Parameter Description
top_p
: The probability cumulative distribution truncation threshold, considering only the most likely token set that reaches this threshold. It is a float type, with a range of [0.0, 1.0]. When top_p=1.0, all tokens are considered; when top_p=0.0, it degenerates into greedy search.
top_k
: The number of tokens with the highest sampling probability, limiting the sampling range to the top k tokens. It is an int type, with a range of [0, vocab_size].
min_p
: Low probability filtering threshold, considering only the token set with probability greater than or equal to (max_prob*min_p
). It is a float type, with a range of [0.0, 1.0].
Bad Words
Used to prevent the model from generating certain specific words during the inference process. Commonly applied in safety control, content filtering, and behavioral constraints of the model.
Usage Instructions
Include the bad_words
parameter in the request:
- Example request with curl:
curl -X POST "http://0.0.0.0:9222/v1/chat/completions" \
-H "Content-Type: application/json" \
-d '{
"messages": [
{"role": "user", "content": "How old are you"}
],
"bad_words": ["age", "I"]
}'
- Example request with Python:
import openai
host = "0.0.0.0"
port = "8170"
client = openai.Client(base_url=f"http://{host}:{port}/v1", api_key="null")

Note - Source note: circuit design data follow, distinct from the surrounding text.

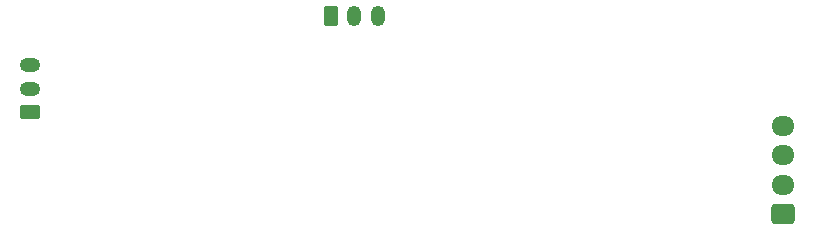
<source format=gbr>
%TF.GenerationSoftware,KiCad,Pcbnew,(6.0.7)*%
%TF.CreationDate,2023-02-23T17:40:15+01:00*%
%TF.ProjectId,freqcount,66726571-636f-4756-9e74-2e6b69636164,rev?*%
%TF.SameCoordinates,PX640f3c0PY67de938*%
%TF.FileFunction,Soldermask,Bot*%
%TF.FilePolarity,Negative*%
%FSLAX46Y46*%
G04 Gerber Fmt 4.6, Leading zero omitted, Abs format (unit mm)*
G04 Created by KiCad (PCBNEW (6.0.7)) date 2023-02-23 17:40:15*
%MOMM*%
%LPD*%
G01*
G04 APERTURE LIST*
G04 Aperture macros list*
%AMRoundRect*
0 Rectangle with rounded corners*
0 $1 Rounding radius*
0 $2 $3 $4 $5 $6 $7 $8 $9 X,Y pos of 4 corners*
0 Add a 4 corners polygon primitive as box body*
4,1,4,$2,$3,$4,$5,$6,$7,$8,$9,$2,$3,0*
0 Add four circle primitives for the rounded corners*
1,1,$1+$1,$2,$3*
1,1,$1+$1,$4,$5*
1,1,$1+$1,$6,$7*
1,1,$1+$1,$8,$9*
0 Add four rect primitives between the rounded corners*
20,1,$1+$1,$2,$3,$4,$5,0*
20,1,$1+$1,$4,$5,$6,$7,0*
20,1,$1+$1,$6,$7,$8,$9,0*
20,1,$1+$1,$8,$9,$2,$3,0*%
G04 Aperture macros list end*
%ADD10RoundRect,0.250000X0.725000X-0.600000X0.725000X0.600000X-0.725000X0.600000X-0.725000X-0.600000X0*%
%ADD11O,1.950000X1.700000*%
%ADD12RoundRect,0.250000X-0.350000X-0.625000X0.350000X-0.625000X0.350000X0.625000X-0.350000X0.625000X0*%
%ADD13O,1.200000X1.750000*%
%ADD14O,1.750000X1.200000*%
%ADD15RoundRect,0.250000X0.625000X-0.350000X0.625000X0.350000X-0.625000X0.350000X-0.625000X-0.350000X0*%
G04 APERTURE END LIST*
D10*
%TO.C,J3*%
X68840000Y7820000D03*
D11*
X68840000Y10320000D03*
X68840000Y12820000D03*
X68840000Y15320000D03*
%TD*%
D12*
%TO.C,J2*%
X30540000Y24630000D03*
D13*
X32540000Y24630000D03*
X34540000Y24630000D03*
%TD*%
D14*
%TO.C,J1*%
X5070000Y20480000D03*
X5070000Y18480000D03*
D15*
X5070000Y16480000D03*
%TD*%
M02*

</source>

response = client.chat.completions.create(
model="null",
messages=[
{"role": "system", "content": "I'm a helpful AI assistant."},
],
extra_body={"bad_words": ["you", "me"]},
stream=True,
)
for chunk in response:
if chunk.choices[0].delta:
print(chunk.choices[0].delta.content, end='')
print('\n')
Parameter Description
bad_words
: List of forbidden words. Type: list of str. Each word must be a single token.